Overview of data repositories - Amazon FSx for Lustre

Overview of data repositories

When you use Amazon FSx with a durable storage repository, you can ingest and process large volumes of file data in a high-performance file system. At the same time, you can periodically write intermediate results to your data repository. By using this approach, you can restart your workload at any time using the latest data stored in your data repository. When your workload is done, you can write final results from your file system to your data repository and delete your file system.

You can link your Amazon FSx file system to an Amazon S3 data repository when you create the file system. For more information, see Linking your file system to an S3 bucket.

Amazon FSx is deeply integrated with Amazon S3. This integration means that you can seamlessly access the objects stored in your Amazon S3 buckets from applications that mount your Amazon FSx file system. You can also run your compute-intensive workloads on Amazon EC2 instances in the AWS Cloud and export the results to your data repository after your workload is complete.

In Amazon FSx for Lustre, you can export files and their associated metadata that you have written or modified in your file system to your durable data repository on Amazon S3 at any time. When you export a file or directory, your file system exports only data files and metadata that were created or modified since the last export or since file system creation. Such an export includes POSIX metadata.

Amazon FSx also supports cloud bursting workloads with on-premises file systems by enabling you to copy data from on-premises clients using AWS Direct Connect or VPN.

Important

If you have linked one or more Amazon FSx file systems to a durable data repository on Amazon S3, don't delete the Amazon S3 bucket until you have deleted all linked file systems.

POSIX metadata support for data repositories

Amazon FSx for Lustre automatically transfers Portable Operating System Interface (POSIX) metadata for files, directories, and symbolic links (symlinks) when importing and exporting data to and from a linked durable data repository on Amazon S3. When you export changes in your file system to its linked data repository, Amazon FSx also exports POSIX metadata changes along with data changes. Because of this metadata export, you can implement and maintain access controls between your Amazon FSx for Lustre file system and its data repository on S3.

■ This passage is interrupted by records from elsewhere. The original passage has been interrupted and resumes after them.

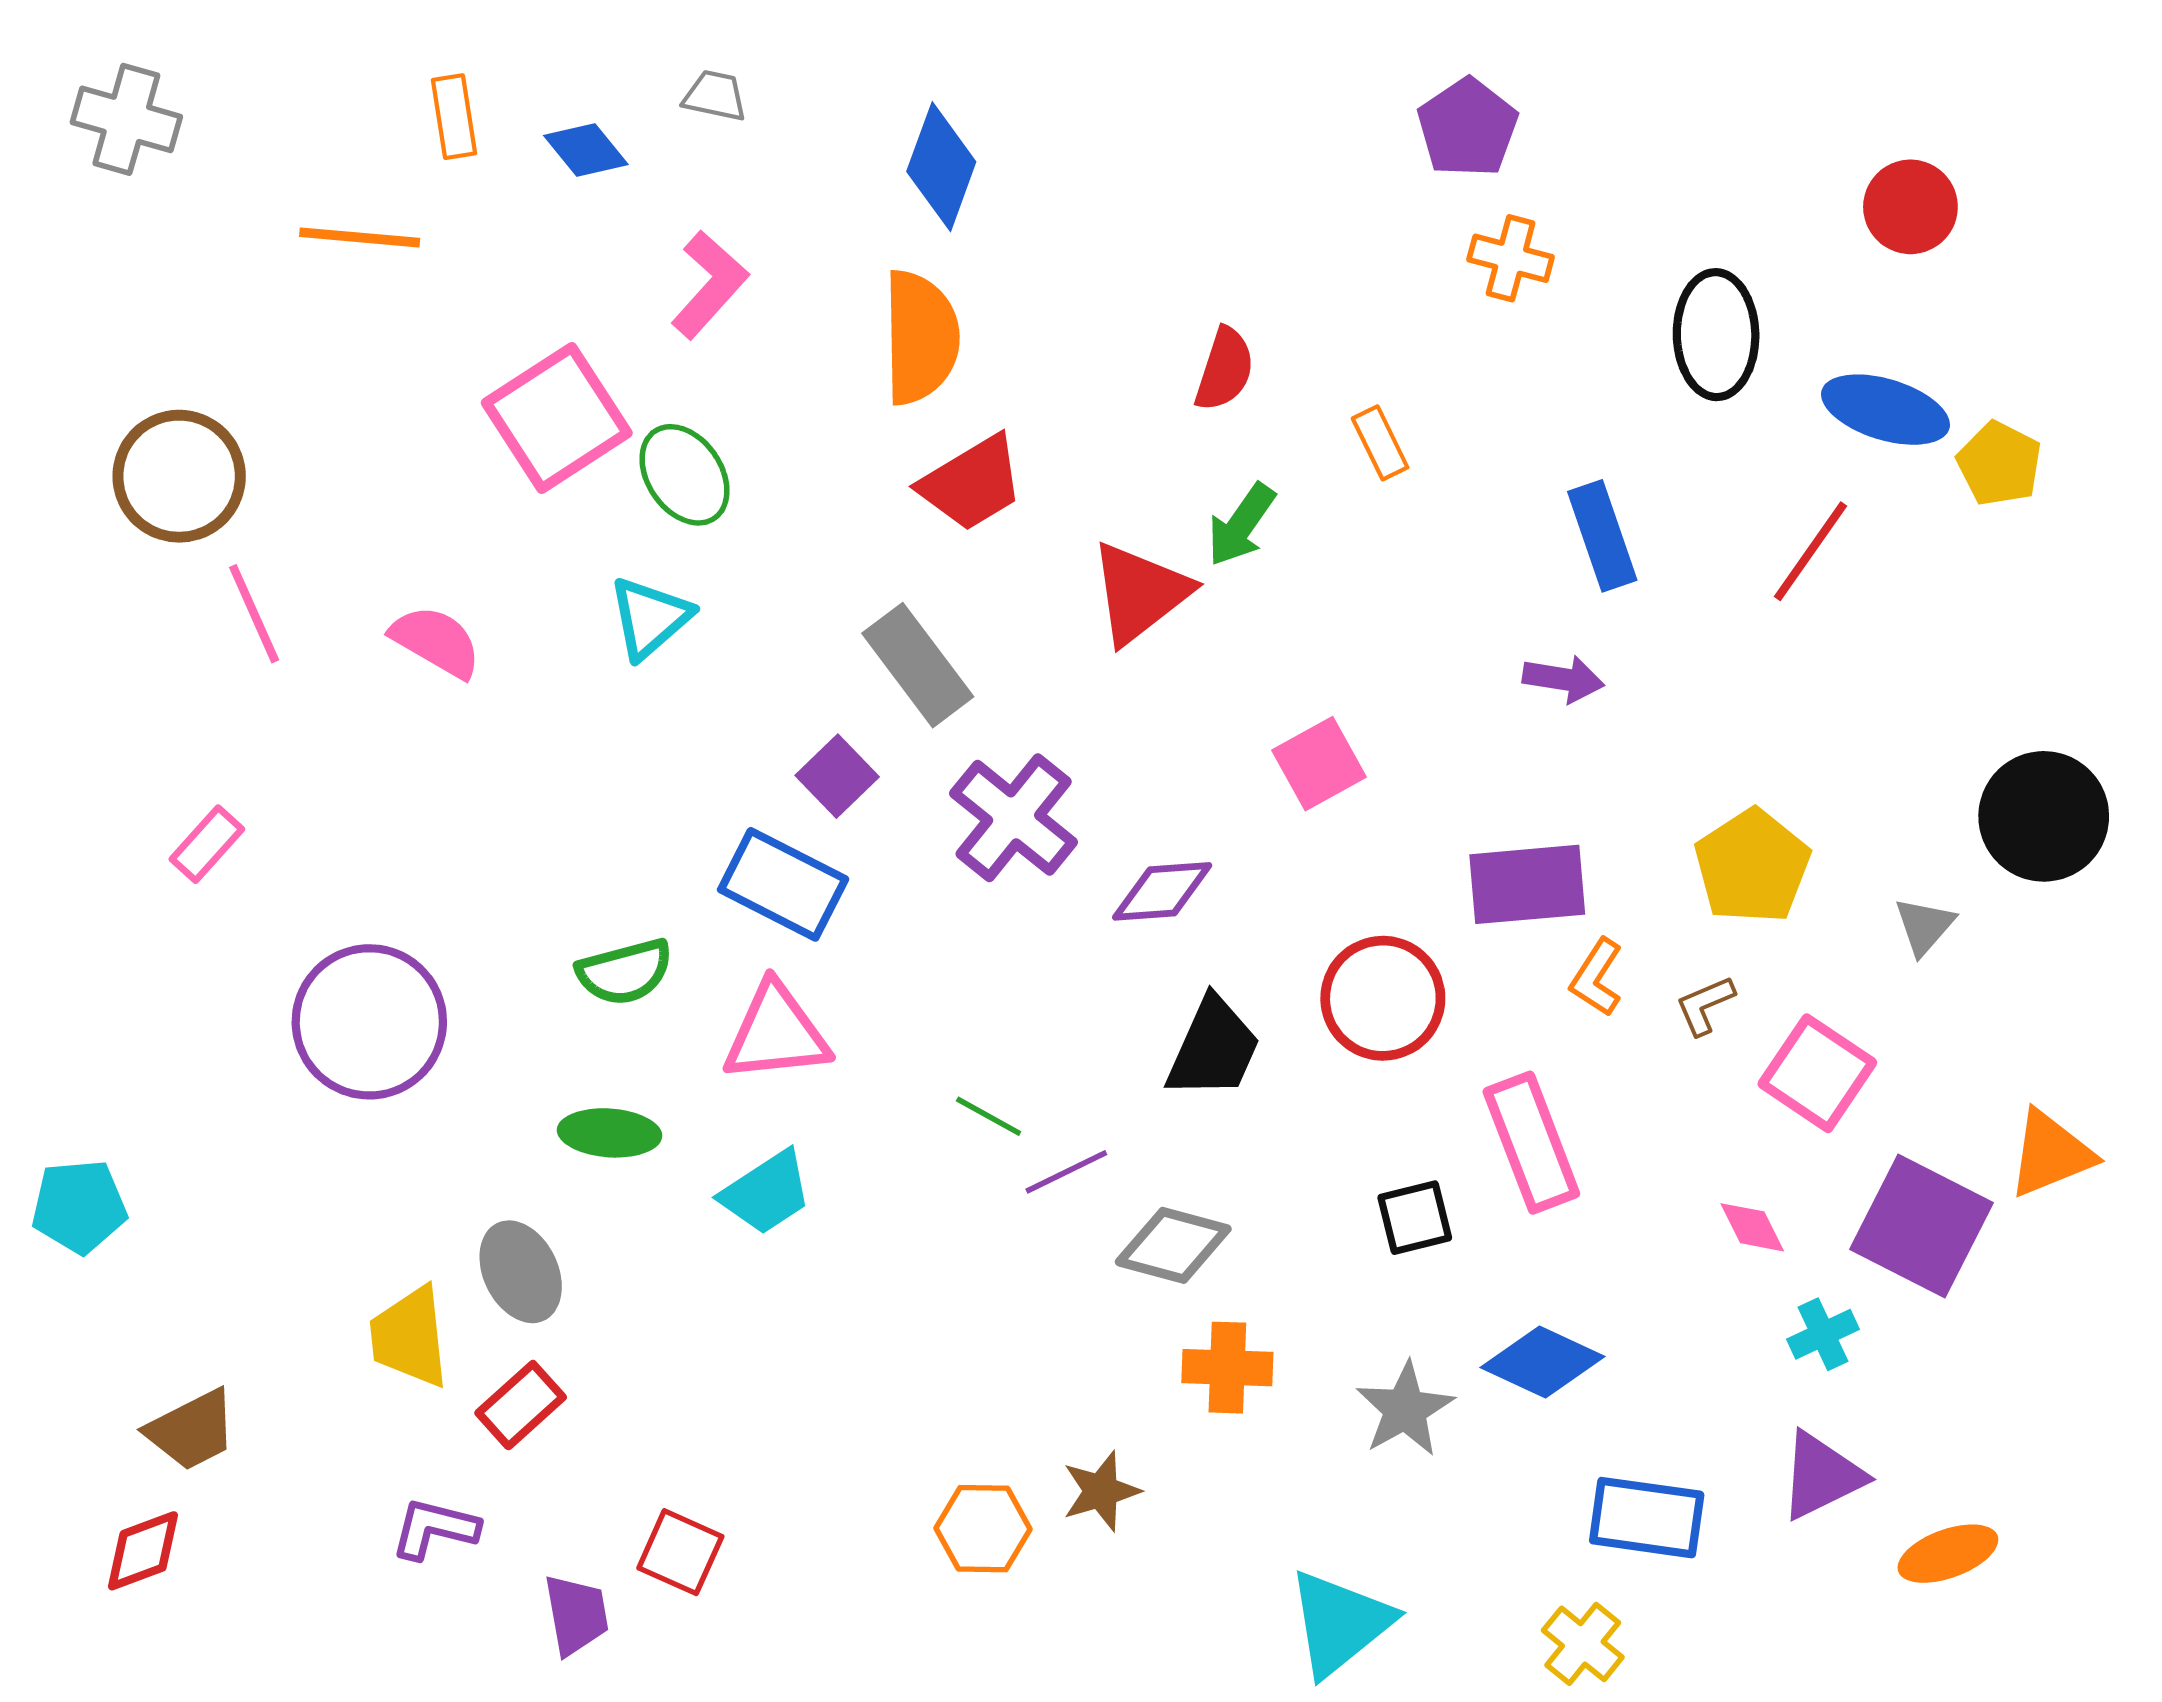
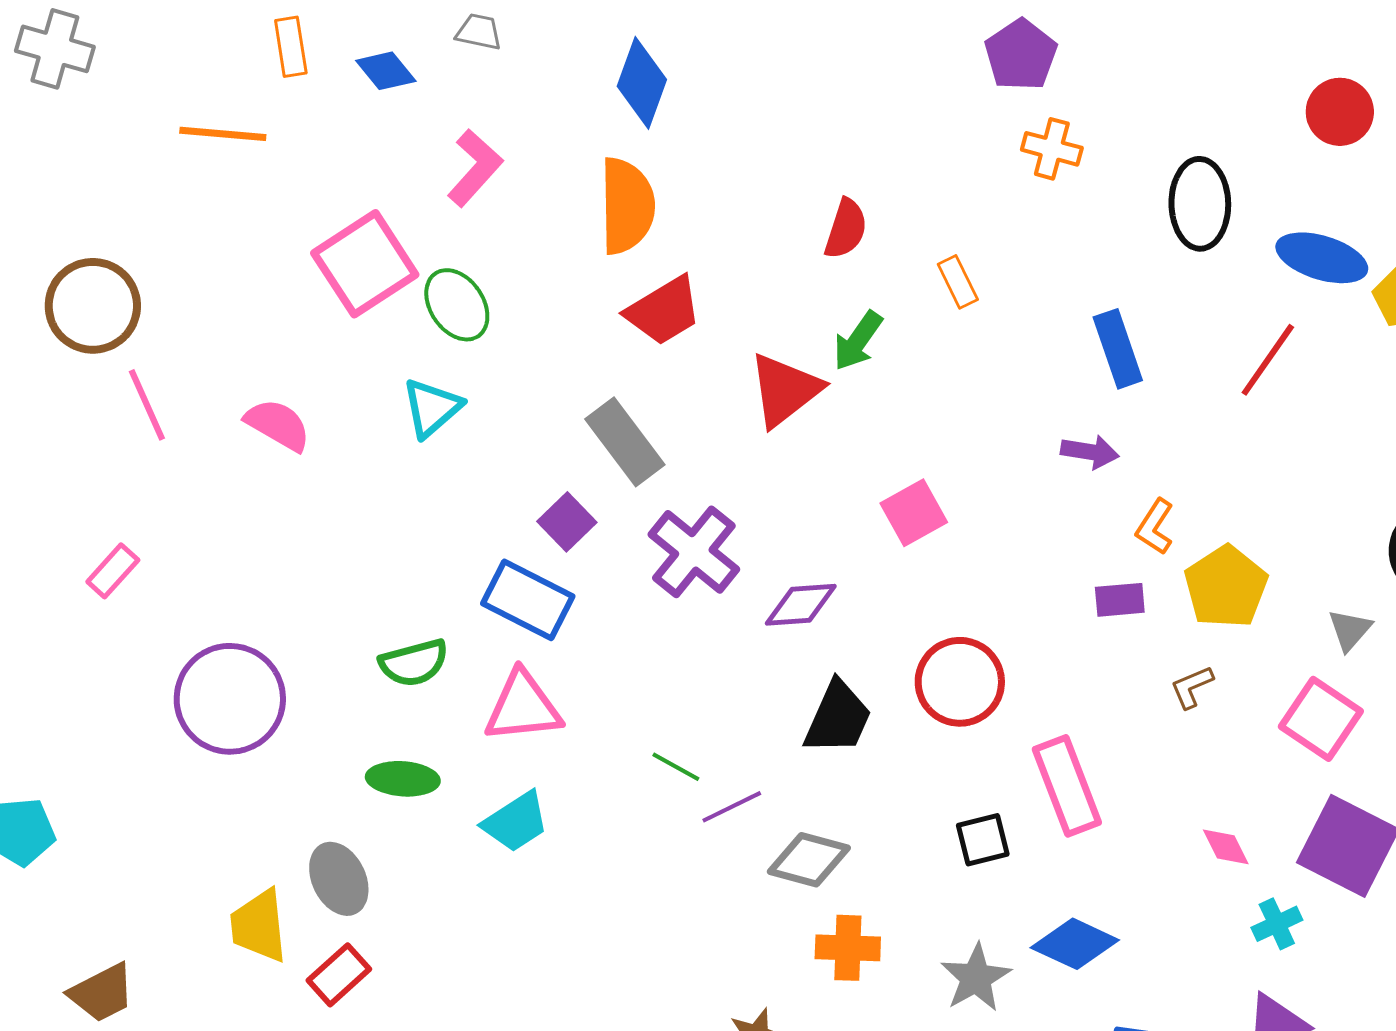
purple rectangle: (1527, 884) -> (1120, 600), moved, size x0.6
orange L-shape: (1597, 977) -> (1155, 527), moved
pink square: (1817, 1073) -> (1321, 719), moved

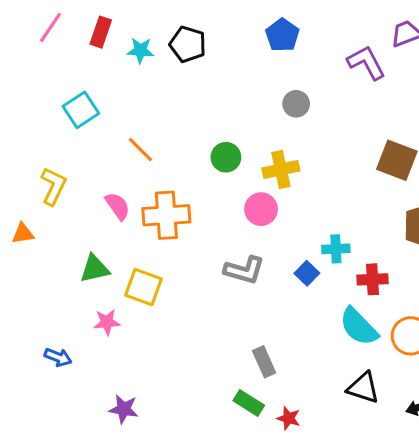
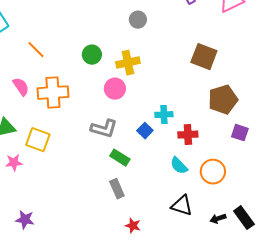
cyan semicircle: (359, 327) -> (179, 166), size x0.7
green rectangle: (249, 403) -> (120, 158), moved

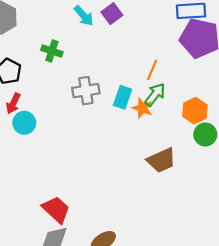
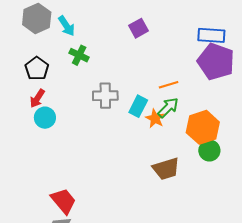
cyan arrow: (84, 16) -> (67, 26), moved
orange line: (152, 70) -> (169, 85), turned 42
orange hexagon: (195, 111) -> (203, 127), size x1.4

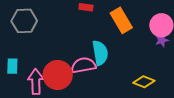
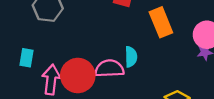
cyan semicircle: (100, 53) -> (131, 57), size x0.7

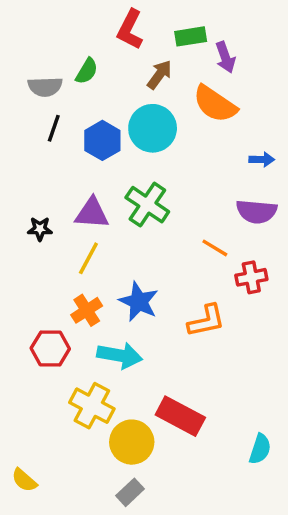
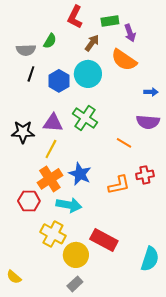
black star: (40, 229) -> (23, 132), size x1.6
red cross: (251, 277) -> (145, 175), moved
orange cross: (87, 310) -> (50, 179), size x1.4
cyan semicircle: (260, 449) -> (150, 259), size x1.4

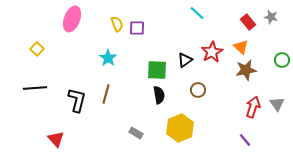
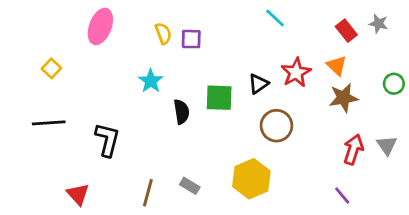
brown circle: (198, 90) -> (276, 126), size x1.5
brown line: (106, 94) -> (148, 193), moved
black semicircle: (159, 95) -> (181, 112), moved

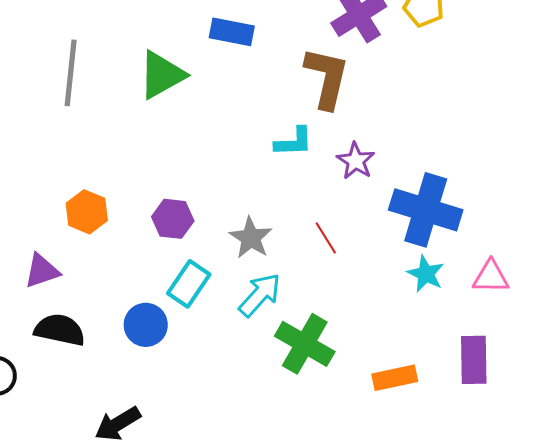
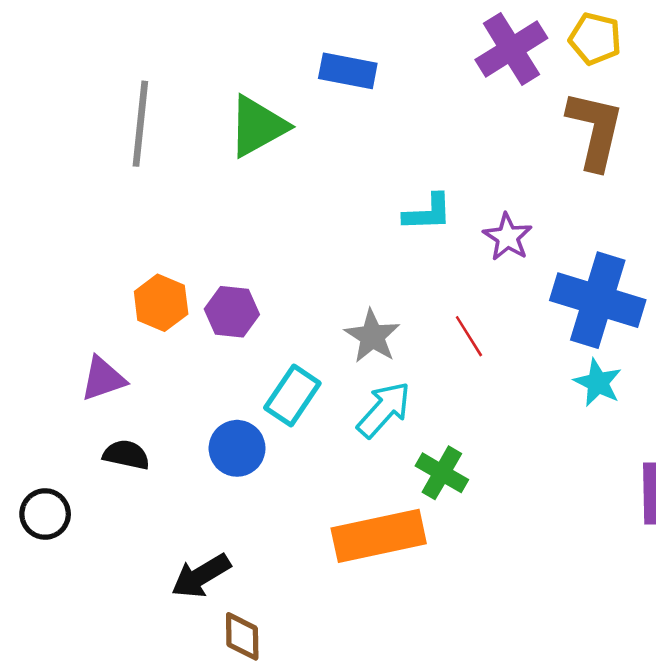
brown L-shape: (327, 78) -> (595, 130), moved
purple hexagon: (173, 219) -> (232, 312), moved
black semicircle: (60, 330) -> (126, 455), size x0.7
green cross: (305, 344) -> (442, 473), size x0.7
orange rectangle: (395, 378) -> (379, 536), moved, size x1.6

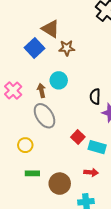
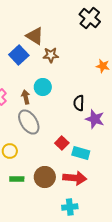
red arrow: (91, 172) -> (75, 178), size x1.6
brown circle: (60, 184) -> (45, 177), moved

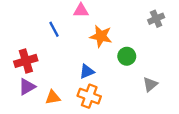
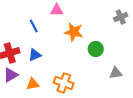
blue triangle: (87, 71) -> (35, 55), moved
gray triangle: (150, 84) -> (116, 73), turned 32

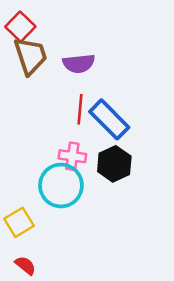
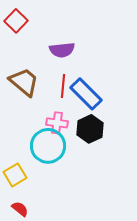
brown trapezoid: (30, 56) -> (24, 82), moved, turned -32

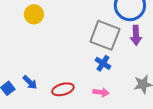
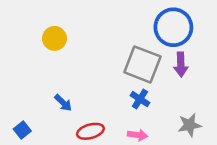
blue arrow: (30, 82) -> (63, 103), moved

Amazon FSx imports only S3 objects that have POSIX-compliant object keys, such as the following.

test/mydir/ test/

Amazon FSx stores directories and symlinks as separate objects in the linked data repository on S3. For directories, Amazon FSx creates an S3 object with a key name that ends with a slash ("/"), as follows:

  • S3 object key = test/mydir/ maps to the Amazon FSx directory test/mydir.

  • S3 object key = test/ maps to the Amazon FSx directory test.

For symlinks, Amazon FSx for Lustre uses the same Amazon S3 schema as AWS DataSync, shown following:

  • S3 object key – The path to the link, relative to the Amazon FSx mount directory

  • S3 object data – The target path of this symlink

  • S3 object metadata – The metadata for the symlink

Amazon FSx stores POSIX metadata, including ownership, permissions, and timestamps for Amazon FSx files, directories, and symbolic links, in S3 objects as follows:

  • Content-Type – HTTP entity header used to indicate the media type of resource for web browsers.

  • x-amz-meta-file-permissions – File type and permissions in format <octal file type><octal permission mask>, consistent with st_mode in Linux stat(2).

    Note

    Amazon FSx for Lustre does not import or retain setuid and setgid information.

  • x-amz-meta-file-owner – The owner UID expressed as an integer.

  • x-amz-meta-file-group – The group UID expressed as an integer.

  • x-amz-meta-file-atime – The last accessed time in nanoseconds. Terminate the time value with "ns"; otherwise Amazon FSx interprets the value as milliseconds.

  • x-amz-meta-file-mtime – The last modified time in nanoseconds. Terminate the time value with "ns"; otherwise, Amazon FSx interprets the value as milliseconds.

  • x-amz-meta-user-agent – The user agent, ignored during Amazon FSx import. During export, Amazon FSx sets this value to aws-fsx-lustre.

Note

Amazon FSx doesn't retain any user-defined custom metadata on S3 objects.

Data repository lifecycle state

The data repository lifecycle state provides status information about the file system's linked data repository. A data repository can have the following Lifecycle states:

  • Creating – Amazon FSx is creating the data repository configuration between the file system and the linked data repository. The data repository is unavailable.

  • Available – The data repository is available for use.

  • Updating – The data repository configuration is undergoing a customer initiated update that might affect its availability.

  • Misconfigured – Amazon FSx cannot automatically import updates from the S3 bucket until the data repository configuration is corrected. For more information, see Troubleshooting a misconfigured linked S3 bucket.

You can view a file system's linked data repository lifecycle state using the Amazon FSx console, the AWS CLI, and the AWS API. In the Amazon FSx console, you can access the Lifecycle state on the Summary panel of the file system details page. The Lifecycle property is located in the DataRepositoryConfiguration object in the response of a describe-file-system CLI command (the equivalent API action is DescribeFileSystems).